Ecclesiastical enclosure, Ryland, Co. Wexford
Co. Wexford |
Ecclesiastical Sites
On a north-east-facing slope above the Slaney valley in County Wexford, a church and graveyard sit inside an oval enclosure that is essentially invisible at ground level.
No earthwork survives above the soil; the enclosure betrays itself only as a cropmark, a phenomenon where buried ditches affect the growth of crops or grass above them, leaving faint but readable traces that appear in aerial photography under the right conditions. The enclosure at Ryland measures roughly 120 metres north-north-east to south-south-west and about 65 metres across, making it a substantial feature, large enough to have housed a small monastic or early ecclesiastical community.

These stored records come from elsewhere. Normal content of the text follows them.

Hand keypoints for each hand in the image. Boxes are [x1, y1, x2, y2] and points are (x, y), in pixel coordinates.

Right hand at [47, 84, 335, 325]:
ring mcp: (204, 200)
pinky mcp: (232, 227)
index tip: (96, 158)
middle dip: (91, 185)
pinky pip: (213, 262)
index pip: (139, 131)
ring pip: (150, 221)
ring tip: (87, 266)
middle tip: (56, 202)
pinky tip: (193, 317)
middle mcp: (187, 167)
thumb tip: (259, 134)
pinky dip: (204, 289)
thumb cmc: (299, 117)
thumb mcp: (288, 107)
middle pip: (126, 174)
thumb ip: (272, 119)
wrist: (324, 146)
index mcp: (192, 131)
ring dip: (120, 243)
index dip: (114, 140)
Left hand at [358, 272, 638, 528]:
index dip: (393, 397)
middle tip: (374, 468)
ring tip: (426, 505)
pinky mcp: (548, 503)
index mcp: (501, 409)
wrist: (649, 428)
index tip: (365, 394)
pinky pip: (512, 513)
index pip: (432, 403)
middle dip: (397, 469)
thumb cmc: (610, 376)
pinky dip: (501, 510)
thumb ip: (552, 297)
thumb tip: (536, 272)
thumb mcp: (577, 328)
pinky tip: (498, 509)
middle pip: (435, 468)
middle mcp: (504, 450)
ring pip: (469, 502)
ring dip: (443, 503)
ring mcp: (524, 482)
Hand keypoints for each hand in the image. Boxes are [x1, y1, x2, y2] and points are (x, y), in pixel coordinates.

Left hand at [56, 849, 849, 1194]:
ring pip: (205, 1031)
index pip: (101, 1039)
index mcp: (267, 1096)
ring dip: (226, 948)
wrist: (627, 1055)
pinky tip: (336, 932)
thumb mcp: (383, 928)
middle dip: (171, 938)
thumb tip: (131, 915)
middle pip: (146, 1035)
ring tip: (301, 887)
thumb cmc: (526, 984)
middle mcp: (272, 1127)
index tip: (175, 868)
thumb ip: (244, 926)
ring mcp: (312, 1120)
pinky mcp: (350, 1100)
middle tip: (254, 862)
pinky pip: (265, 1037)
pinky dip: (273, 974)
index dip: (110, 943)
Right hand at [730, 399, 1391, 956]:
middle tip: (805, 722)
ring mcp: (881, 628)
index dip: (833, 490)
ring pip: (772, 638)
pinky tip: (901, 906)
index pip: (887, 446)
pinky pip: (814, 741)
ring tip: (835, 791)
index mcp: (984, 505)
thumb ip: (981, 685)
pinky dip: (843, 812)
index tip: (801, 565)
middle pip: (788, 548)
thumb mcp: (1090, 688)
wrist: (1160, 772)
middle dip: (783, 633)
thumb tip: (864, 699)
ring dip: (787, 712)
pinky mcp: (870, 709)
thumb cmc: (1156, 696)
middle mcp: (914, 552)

The full extent of this landscape only became apparent when a Google Earth image captured in July 2018 was examined closely. Simon Dowling was the first to report what the imagery showed: not only the fosse, or boundary ditch, of the ecclesiastical enclosure traceable along its western, north-eastern, and south-south-western arc, but also a second and potentially older feature pressed against it. At the south-east, the cropmarks of what may be a bivallate rath appear to join the enclosure's fosse. A rath is a ringfort, typically a circular or oval enclosed farmstead of early medieval date, and a bivallate example has two concentric ditches rather than one. Here, the two fosses of this possible rath trace a D-shaped area, their arcs visible to the north-east, east, and south-west, though they disappear once they cross inside the line of the ecclesiastical enclosure. The interior dimensions of this possible rath run to around 32 metres by 10 metres, with the outer extent reaching approximately 50 metres by 18 metres. The relationship between the two features, one religious, one possibly domestic or defensive, and the way the rath's ditches seem to dissolve within the larger enclosure, raises quiet questions about sequence and use that the cropmarks alone cannot fully answer.